Although government-sponsored educational institutions must comply with the absolute protection of speech content that the First Amendment requires, private non-governmental institutions have wider latitude. Many have responded with “speech codes” that punish what is defined as “hate speech.” The Charlie Hebdo cartoons would clearly qualify as “hate speech” under most of these codes, but many state-run colleges and universities are plagued by publications even worse than Charlie Hebdo in their tasteless insults of gays, immigrants and racial minorities.

It is useful to be reminded that freedom of speech is freedom against governmental censorship. Private entities are free to define what speech will be permitted within their sphere of operations, and they should remain free to expel those who insist on their right to be offensive.

One irony is that the radical Islamic states that impose strict limitations on speech that insults their religion, beheading those who insult Mohammed, are the same states that severely limit the freedom of religion, suppressing religions whose very existence they perceive as an insult to Islam. The executions of adherents of the Baha’i faith, for example, or the destruction of Coptic Christian churches, demonstrates the religious intolerance that often accompanies intolerance of offensive speech.

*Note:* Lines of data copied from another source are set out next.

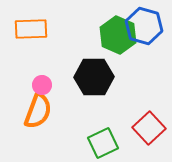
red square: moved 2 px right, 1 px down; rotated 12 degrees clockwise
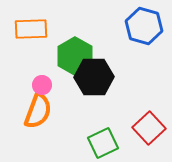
green hexagon: moved 43 px left, 21 px down; rotated 6 degrees clockwise
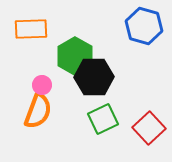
green square: moved 24 px up
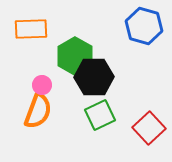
green square: moved 3 px left, 4 px up
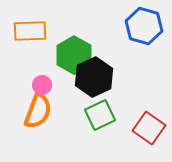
orange rectangle: moved 1 px left, 2 px down
green hexagon: moved 1 px left, 1 px up
black hexagon: rotated 24 degrees counterclockwise
red square: rotated 12 degrees counterclockwise
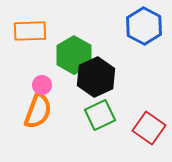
blue hexagon: rotated 12 degrees clockwise
black hexagon: moved 2 px right
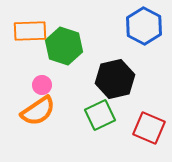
green hexagon: moved 10 px left, 9 px up; rotated 12 degrees counterclockwise
black hexagon: moved 19 px right, 2 px down; rotated 12 degrees clockwise
orange semicircle: rotated 36 degrees clockwise
red square: rotated 12 degrees counterclockwise
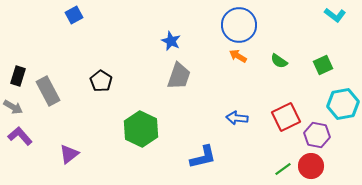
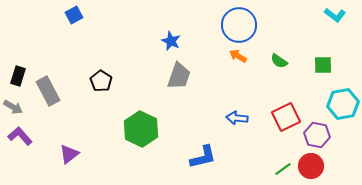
green square: rotated 24 degrees clockwise
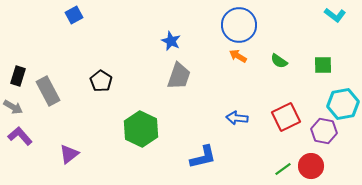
purple hexagon: moved 7 px right, 4 px up
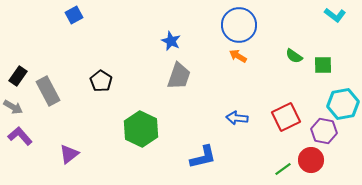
green semicircle: moved 15 px right, 5 px up
black rectangle: rotated 18 degrees clockwise
red circle: moved 6 px up
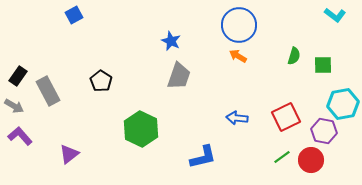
green semicircle: rotated 108 degrees counterclockwise
gray arrow: moved 1 px right, 1 px up
green line: moved 1 px left, 12 px up
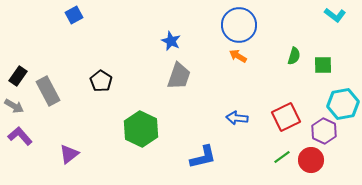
purple hexagon: rotated 15 degrees clockwise
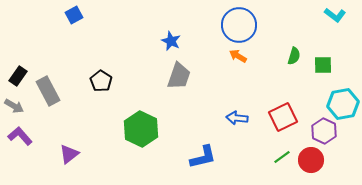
red square: moved 3 px left
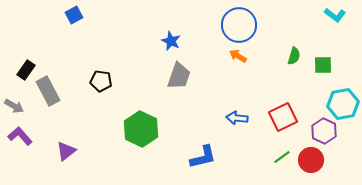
black rectangle: moved 8 px right, 6 px up
black pentagon: rotated 25 degrees counterclockwise
purple triangle: moved 3 px left, 3 px up
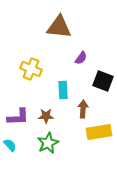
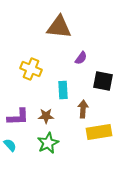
black square: rotated 10 degrees counterclockwise
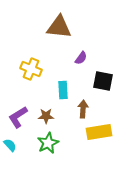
purple L-shape: rotated 150 degrees clockwise
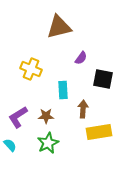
brown triangle: rotated 20 degrees counterclockwise
black square: moved 2 px up
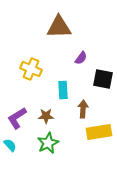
brown triangle: rotated 12 degrees clockwise
purple L-shape: moved 1 px left, 1 px down
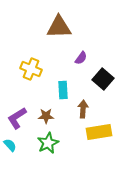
black square: rotated 30 degrees clockwise
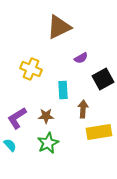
brown triangle: rotated 24 degrees counterclockwise
purple semicircle: rotated 24 degrees clockwise
black square: rotated 20 degrees clockwise
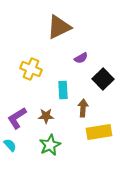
black square: rotated 15 degrees counterclockwise
brown arrow: moved 1 px up
green star: moved 2 px right, 2 px down
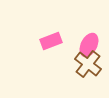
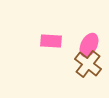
pink rectangle: rotated 25 degrees clockwise
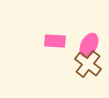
pink rectangle: moved 4 px right
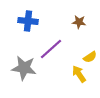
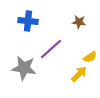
yellow arrow: rotated 78 degrees clockwise
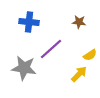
blue cross: moved 1 px right, 1 px down
yellow semicircle: moved 2 px up
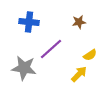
brown star: rotated 16 degrees counterclockwise
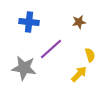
yellow semicircle: rotated 72 degrees counterclockwise
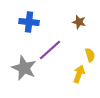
brown star: rotated 24 degrees clockwise
purple line: moved 1 px left, 1 px down
gray star: rotated 15 degrees clockwise
yellow arrow: rotated 24 degrees counterclockwise
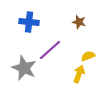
yellow semicircle: moved 2 px left, 1 px down; rotated 96 degrees counterclockwise
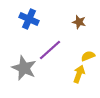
blue cross: moved 3 px up; rotated 18 degrees clockwise
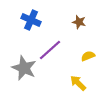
blue cross: moved 2 px right, 1 px down
yellow arrow: moved 1 px left, 9 px down; rotated 66 degrees counterclockwise
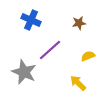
brown star: moved 1 px down; rotated 24 degrees counterclockwise
gray star: moved 4 px down
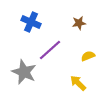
blue cross: moved 2 px down
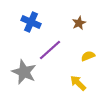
brown star: rotated 16 degrees counterclockwise
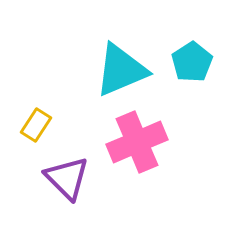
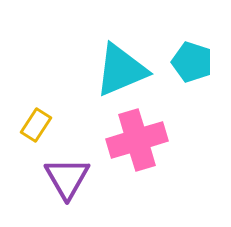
cyan pentagon: rotated 21 degrees counterclockwise
pink cross: moved 2 px up; rotated 6 degrees clockwise
purple triangle: rotated 15 degrees clockwise
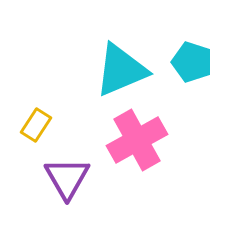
pink cross: rotated 12 degrees counterclockwise
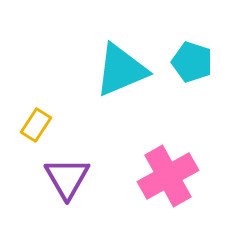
pink cross: moved 31 px right, 36 px down
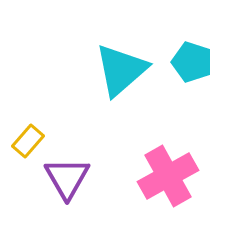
cyan triangle: rotated 18 degrees counterclockwise
yellow rectangle: moved 8 px left, 16 px down; rotated 8 degrees clockwise
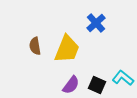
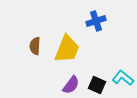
blue cross: moved 2 px up; rotated 24 degrees clockwise
brown semicircle: rotated 12 degrees clockwise
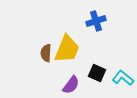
brown semicircle: moved 11 px right, 7 px down
black square: moved 12 px up
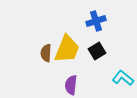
black square: moved 22 px up; rotated 36 degrees clockwise
purple semicircle: rotated 150 degrees clockwise
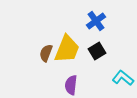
blue cross: rotated 18 degrees counterclockwise
brown semicircle: rotated 18 degrees clockwise
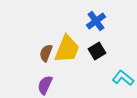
purple semicircle: moved 26 px left; rotated 18 degrees clockwise
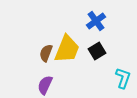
cyan L-shape: rotated 70 degrees clockwise
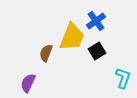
yellow trapezoid: moved 5 px right, 12 px up
purple semicircle: moved 17 px left, 2 px up
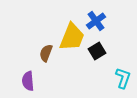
purple semicircle: moved 2 px up; rotated 30 degrees counterclockwise
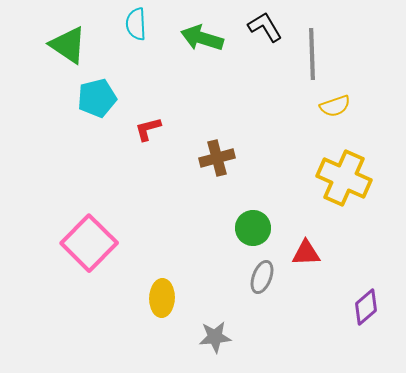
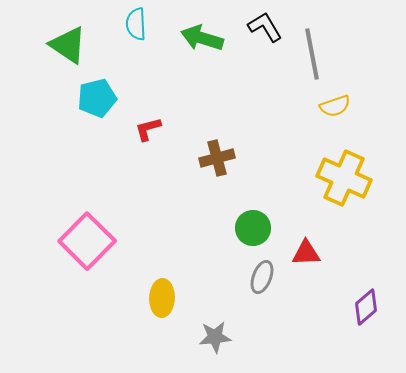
gray line: rotated 9 degrees counterclockwise
pink square: moved 2 px left, 2 px up
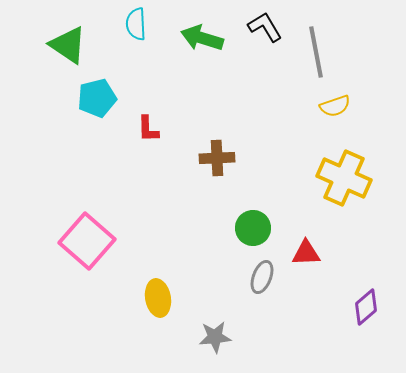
gray line: moved 4 px right, 2 px up
red L-shape: rotated 76 degrees counterclockwise
brown cross: rotated 12 degrees clockwise
pink square: rotated 4 degrees counterclockwise
yellow ellipse: moved 4 px left; rotated 12 degrees counterclockwise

Labeling religiously offensive speech as “satire” gives satire a bad name. What makes satire appeal to our sense of humor is the unmasking of the pretentious and self-important among us. To be the target of satire will be uncomfortable, but it may also be a healthy reminder that you are taking yourself too seriously. Satire that ridicules religious beliefs or cultural values, however, has little social value. But once we concede that the only speech we will allow is speech that has “social value,” we have crossed a dangerous line — and who will define which speech has social value and which not?

Although on a much smaller scale, the evil of the Charlie Hebdo massacre is the same evil that brought down the World Trade Center and has brought death and destruction to so many peace-loving communities throughout the world. It is the evil of hate and intolerance.

Tolerance may mean you have to put up with insults and grow a thicker skin to achieve the greater good of universal brotherhood in a diverse world. In reaching out to our Muslim brothers and sisters, and embracing them, experiences of sincere dialogue can show the way. After the fall of the twin towers, Focolare founder Chiara Lubich wrote:
“We [the Focolare] have established a profound unity in God with Muslims, and precisely in the United States with a vast African-American Muslim Movement.

I learned that in this moment they feel greatly helped by the fact that they are united with us Christians in the commitment to bring universal brotherhood in the world. We must recognize one another as brothers and sisters, Christians and Muslims. We are all children of God. So we must act accordingly.”

If I accept my Muslim brothers and sisters in a spirit of love and unity, then I am not Charlie Hebdo. But that does not mean I want the government to suppress Charlie Hebdo.

Gerald F. Uelmen is Professor of Law
at the Santa Clara University School of Law.